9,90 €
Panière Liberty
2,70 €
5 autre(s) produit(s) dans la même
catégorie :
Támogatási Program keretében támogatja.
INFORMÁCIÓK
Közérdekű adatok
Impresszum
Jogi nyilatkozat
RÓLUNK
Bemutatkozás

# # #

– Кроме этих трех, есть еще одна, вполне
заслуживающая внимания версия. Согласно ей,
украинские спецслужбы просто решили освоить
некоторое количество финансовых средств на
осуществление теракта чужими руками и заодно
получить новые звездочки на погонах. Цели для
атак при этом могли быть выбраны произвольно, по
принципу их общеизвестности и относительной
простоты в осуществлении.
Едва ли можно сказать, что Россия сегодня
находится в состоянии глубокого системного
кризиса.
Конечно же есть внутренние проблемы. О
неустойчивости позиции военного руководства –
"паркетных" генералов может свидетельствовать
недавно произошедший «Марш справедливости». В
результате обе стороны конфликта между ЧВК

# # #

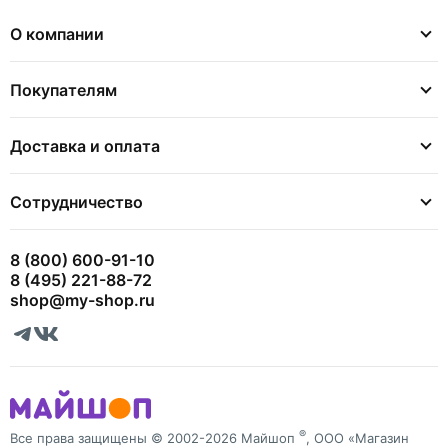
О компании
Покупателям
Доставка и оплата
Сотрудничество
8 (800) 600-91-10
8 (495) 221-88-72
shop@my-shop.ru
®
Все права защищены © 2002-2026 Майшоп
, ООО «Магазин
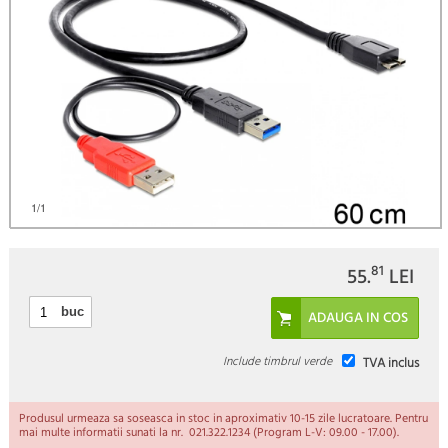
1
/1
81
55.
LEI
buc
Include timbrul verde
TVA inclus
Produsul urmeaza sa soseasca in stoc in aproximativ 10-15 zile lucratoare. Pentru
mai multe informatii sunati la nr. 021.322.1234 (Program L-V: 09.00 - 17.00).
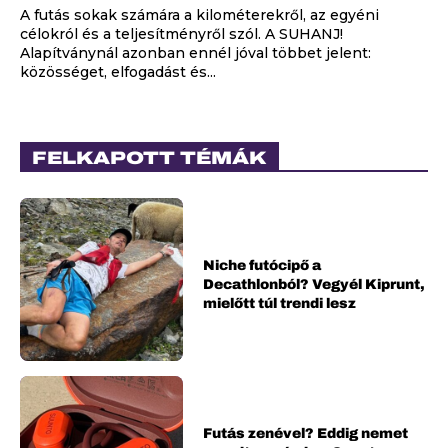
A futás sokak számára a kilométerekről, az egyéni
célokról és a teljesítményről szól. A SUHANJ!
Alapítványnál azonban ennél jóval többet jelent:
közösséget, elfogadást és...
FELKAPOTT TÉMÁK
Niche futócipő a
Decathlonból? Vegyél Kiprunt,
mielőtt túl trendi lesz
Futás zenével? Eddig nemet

# # #

Aufgabenstellung —
Übertragen Sie die Zeilen der Auflistung unverändert, beginnend mit der Zeile, die „A futás sokak“ enthält, und endend mit der Zeile, die „Futás zenével? Eddig nemet“ enthält. Beide Grenzzeilen gehören dazu.

Schriftliche Lösung —
A futás sokak számára a kilométerekről, az egyéni
célokról és a teljesítményről szól. A SUHANJ!
Alapítványnál azonban ennél jóval többet jelent:
közösséget, elfogadást és...
FELKAPOTT TÉMÁK
Niche futócipő a
Decathlonból? Vegyél Kiprunt,
mielőtt túl trendi lesz
Futás zenével? Eddig nemet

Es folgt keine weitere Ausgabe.